L'autoelaborazione dell'HIV-1 PR è caratterizzata da due fasi sequenziali:
La scissione intramolecolare a livello dell'N-terminale nel sito di scissione della p6pol-proteasi, che serve a
finalizzare l'elaborazione della proteasi e aumentare l'attività enzimatica, inoltre porta alla formazione di un
nuovo intermedio di trascrittasi inversa formato dalla proteasi.
La scissione intermolecolare del C-terminale nel sito di scissione della proteasi-trascrittasi inversa, che porta
all'assemblaggio di due subunità della proteasi che porta alla formazione di un dimero maturo.
La dimerizzazione delle due
subunità consente la
formazione di un sito attivo
combinato completamente
funzionale, caratterizzato da
due residui catalitici Asp25
(uno da ciascun monomero).
Tuttavia, un inibitore da utilizzare come farmaco deve essere in grado di bloccare le funzionalità della
proteasi virale da HIV, senza danneggiare le proteasi essenziali presenti nell’organismo umano, devono
quindi essere selettivi per la proteasi virale e non intaccare le altre proteasi. Questo, però, non è sempre
semplice.
Lo studio, quindi, di questi processi catalitici enzimatici e delle caratteristiche strutturali che vi presiedono,
consentono di sviluppare, nel caso in cui determinati enzimi siano particolarmente rilevanti in particolari
malattie, un approccio importante allo sviluppo dei farmaci e quindi di molecole in grado di alterare il
funzionamento di questi enzimi.
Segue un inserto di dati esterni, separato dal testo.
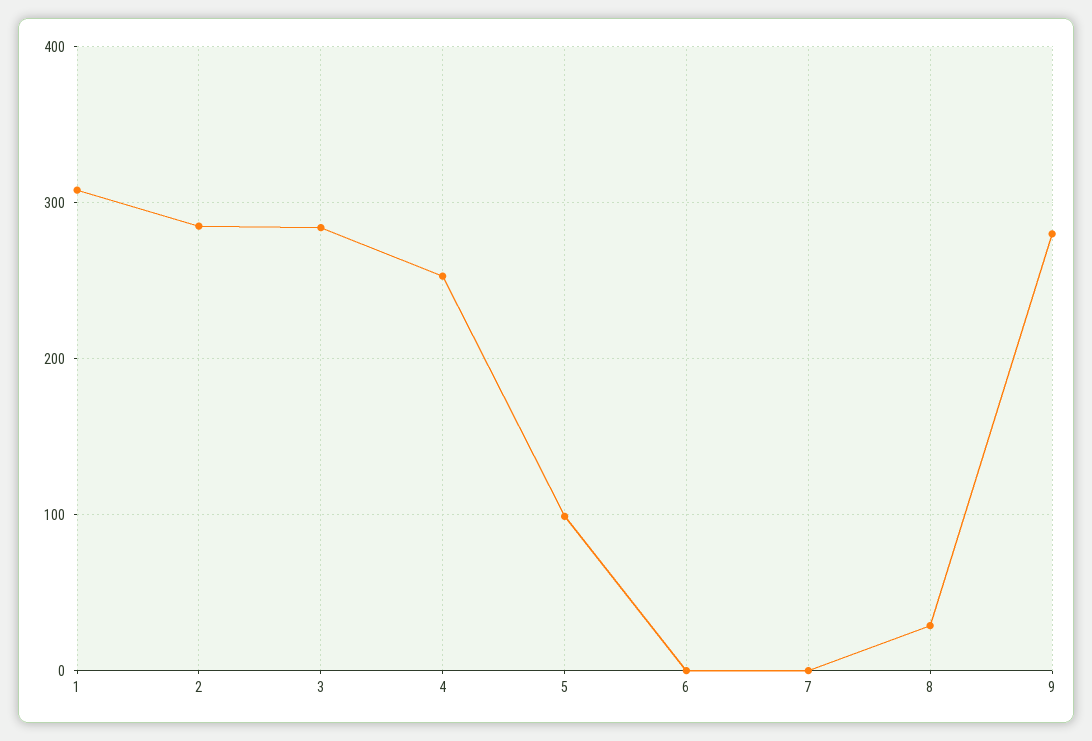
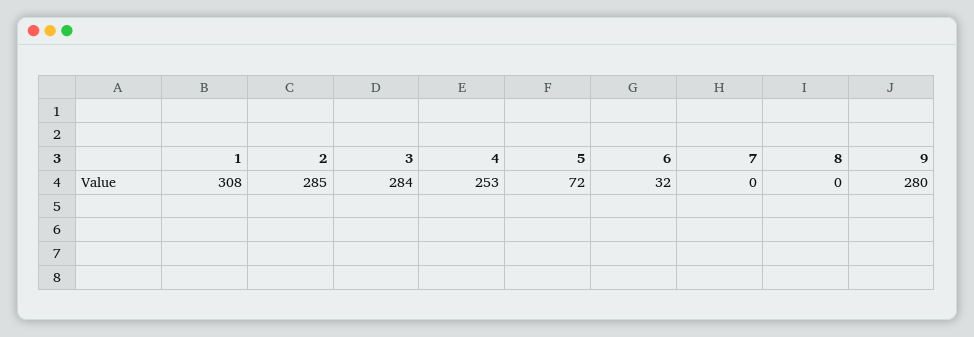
5: 100 -> 72
6: 0 -> 32
8: 30 -> 0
Il meccanismo inibotorio, ovviamente, prevede che l’inibitore entri nel sito
attivo e resti lì, bloccato, nel caso di inibitore competitivo, oppure si può avere anche un inibitore non
competitivo che può alterare la conformazione
del sito attivo.
In questa immagine sono riportati una serie di
meccanismi delle proteasi.
Quella della serin proteasi, in cui la serina,
attraverso l’azione dell’istidina, diventa nucleofilo
e attacca il sito attivo.
È riportato poi il funzionamento basico iniziale
delle cisteine proteasi. L’istidina attiva la funzione
nucleofila di un gruppo SH di una cisteina e in
questo caso S- porta l’attacco nucleofilo al
peptide.
Poi vediamo il funzionamento dell’aspartato
proteasi, di cui abbiamo ampiamente discusso.
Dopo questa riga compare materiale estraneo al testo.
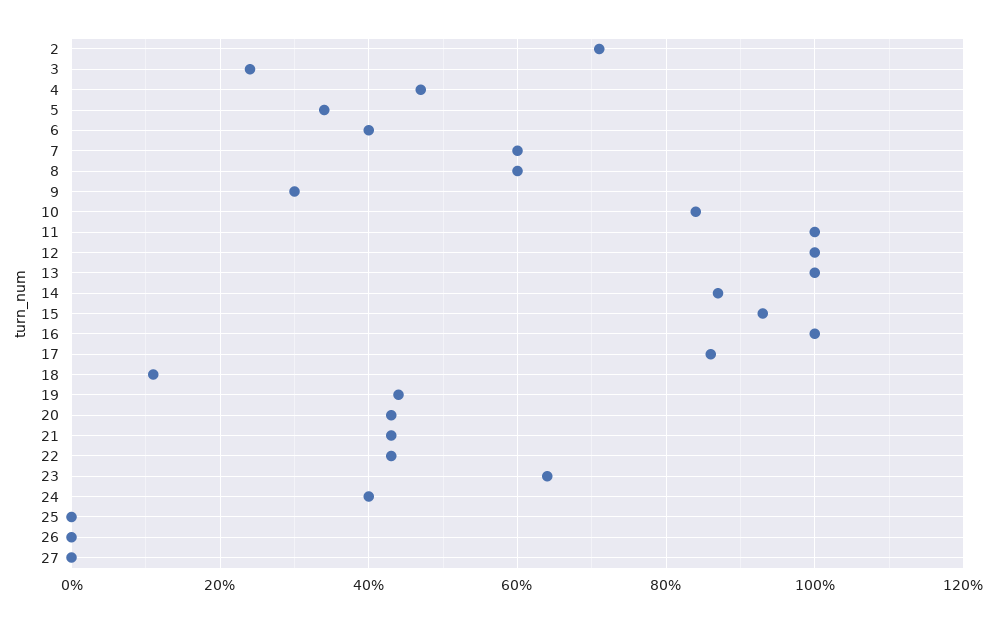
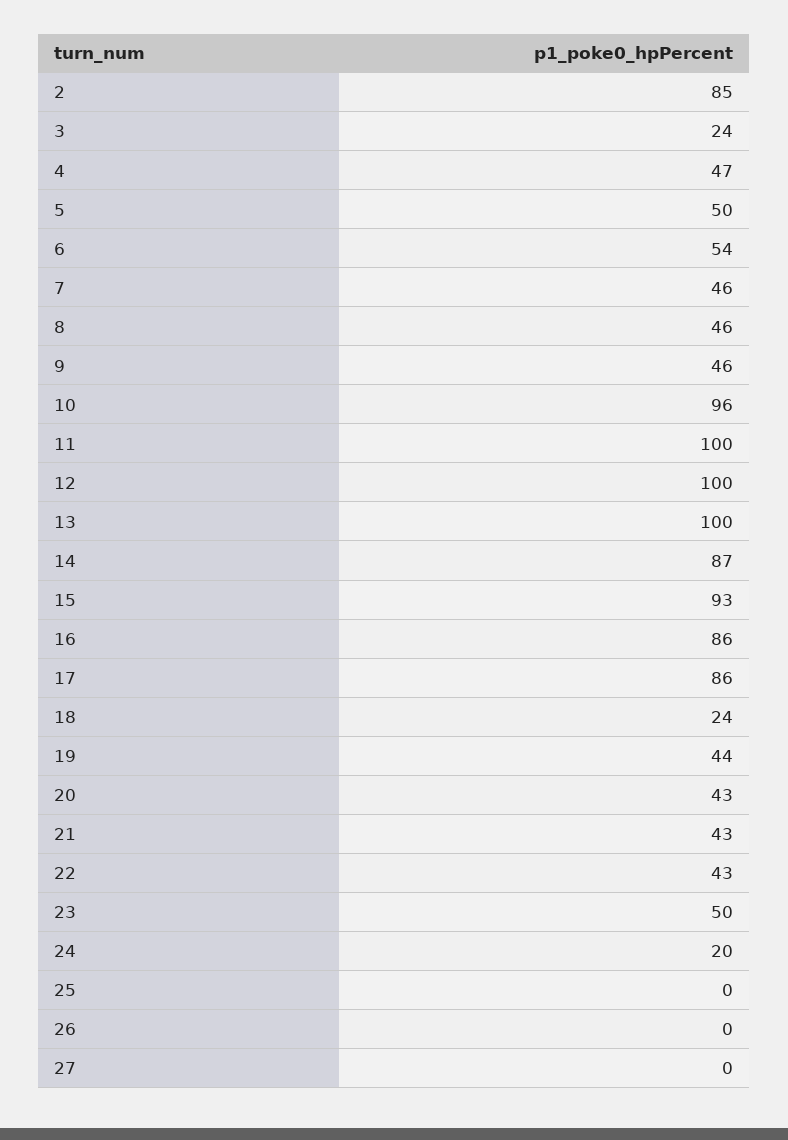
2: 70 -> 85
5: 35 -> 50
6: 40 -> 54
7: 60 -> 46
8: 60 -> 46
9: 30 -> 46
10: 85 -> 96
16: 100 -> 86
18: 10 -> 24
23: 65 -> 50
24: 40 -> 20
Infine abbiamo lo schema di funzionamento delle
metalloproteasi. Esse hanno un catione positivo,
di solito Zn 2+ complessato con residui di istidina o altri residui amminoacidici. Lo zinco complessa il c
acilico del peptide per un’interazione elettrostatica, complessa anche una mol d’acqua è molto
importante la collocazione di questo complesso nel sito attivo. Abbiamo infatti il C acilico di cui viene
accentuata l’elettrofilictà grazie all’effetto del catione zinco, questo è ben fissato nel sito attivo, quindi
anche l’intero complesso lo sarà. Questo vale anche per la mol d’acqua da cui viene poi rimosso un protone
dal gruppo basico dell’acido glutammico e allora l’ossigeno nucleofilo attacca il carbonile, si forma
l’intermedio tetraedrico e da qui si va avanti con un processo analogo visto per le aspartato proteasi.